A mural stating “Black Lives Matter” is painted in bold black and yellow at the intersection of Gaines and Railroad.
The words are meant to signal solidary with the movement, says City Commissioner Diane Williams-Cox. She views it not as the end of the conversation, but the continuation of one that started during the Civil Rights movement.
“Now, what we see overwhelmingly, this generation has been able to bring a lot of cultures to the table. White people, Asian People, Hispanic People, Straight People, Gay people, Young people and Old people, which is the progress that’s been made," she said.
Williams-Cox believes the city will come out on the right side of history. She says the diversity of the people involved in the current movement signals widespread agreement on issues that transcend race—such as poverty, income inequality, and what it means to be human.
The City of Tallahassee is building on the moment.
Chapman Pond in Myers park is getting a new name.
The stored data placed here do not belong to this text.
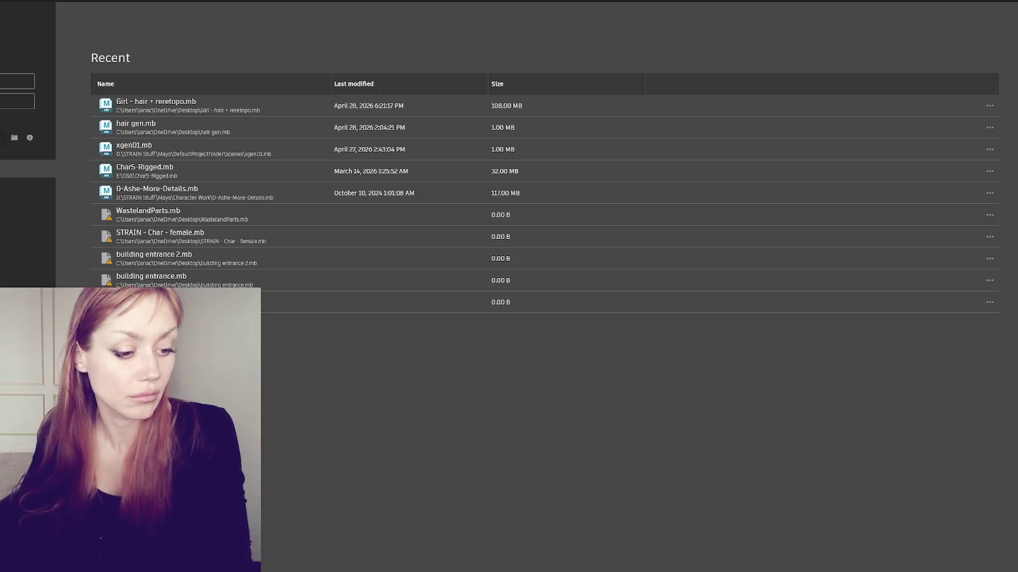
# - Open Girl - hair + reretopo.mb from the Recent files list
pyautogui.click(193, 103)
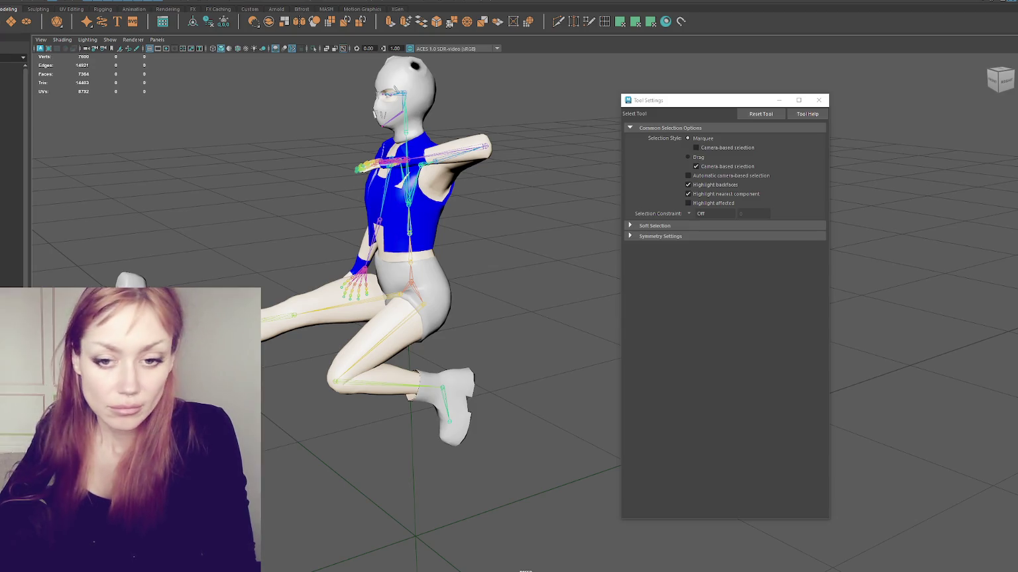
# - Rotate a leg at the hip into a new pose using 15-degree rotation snapping
pyautogui.keyDown('alt'); pyautogui.moveTo(348, 329); pyautogui.dragTo(455, 355, button='right'); pyautogui.keyUp('alt')
pyautogui.moveTo(454, 355)
pyautogui.keyDown('alt'); pyautogui.mouseDown()
pyautogui.moveTo(311, 410)
pyautogui.moveTo(444, 312)
pyautogui.moveTo(409, 336)
pyautogui.mouseUp(); pyautogui.keyUp('alt')
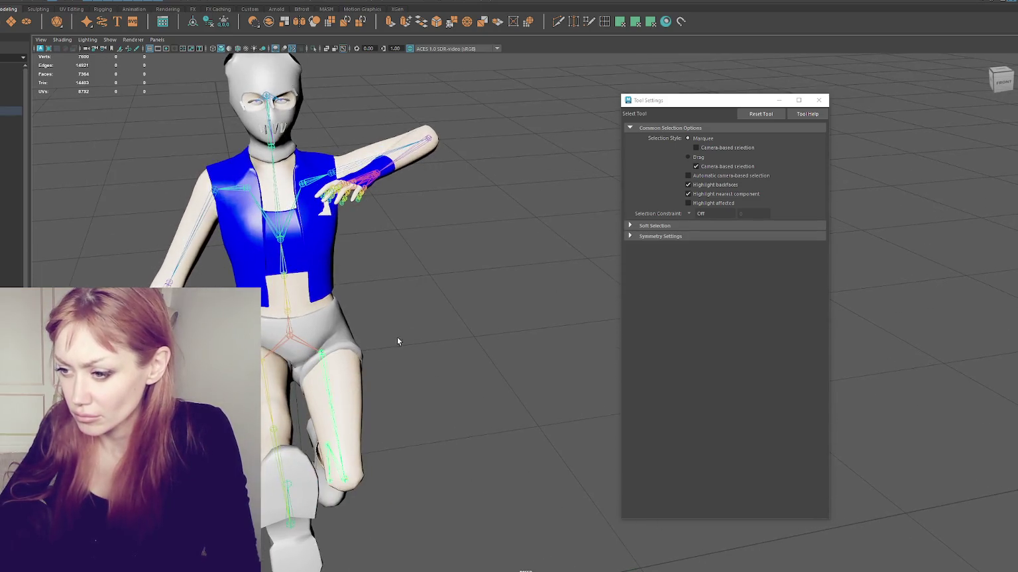
pyautogui.click(329, 387)
pyautogui.press('e')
And the city will allow the placement of a lynching memorial at Cascades Park. The memorial, called the Community Remembrance Project, is part of years-long effort to acknowledge the four known people who were taken from the Leon County Jail and hung between the late 1890s and 1930s.
“The four men we look to honor and acknowledge are: Pierece Taylor, 1897, Mick Morris in 1909, Richard Hawkins in 1937, and Ernest Ponder, also in 1937," said Byron Greene, part of the leadership team for the project. It’s an outgrowth of the Lynching Memorial in Alabama.
As the city commission struck down old names and praised new ones Wednesday, City Commissioner Williams-Cox warned against getting comfortable.
"Slaves were not freed on June 19th. There were still slaves. They were still held. It was the 13th amendment that freed slaves, IF they were not criminals. So don’t forget that little piece, because it’s that little piece that has us with mass incarceration and so many Blacks being in jail right now,” she said.
The city is planning to rename it’s problematic “Southern Strategy.” It’s part of the city’s long-range growth plan, and it focuses on investment in infrastructure and development in the southern part of the city. However, the name itself hearkens back to the political realignment of Southern Democrats to the Republican party which occurred after the Civil Rights era. It’s widely acknowledged to have been built on racist backlash, and Commissioner Curtis Richardson says the city doesn’t want the affiliation.
“With the renaming of Chapman Park, or Dr. Charles Evans Park now, and the community remembrance project… I think it’s time for us to rename this strategy if we all are aware of what the original strategy was, and was meant to do.”
While the commission is making moves, others are urging it not to get congratulatory, yet. Calling into the meeting, Satcha Stark Baynor said commissioners, and residents, shouldn't be satisfied with "painting streets and renaming buildings."
"We also need changes to how policing happens in our community. The way policing is incentivized to penalize low income and black and brown communities.”
Also moving forward: plans to redevelop several key parts of the Southside, including a revamp of the Orange Avenue Apartments, and the possibility of making big changes to the Leon County Fairgrounds.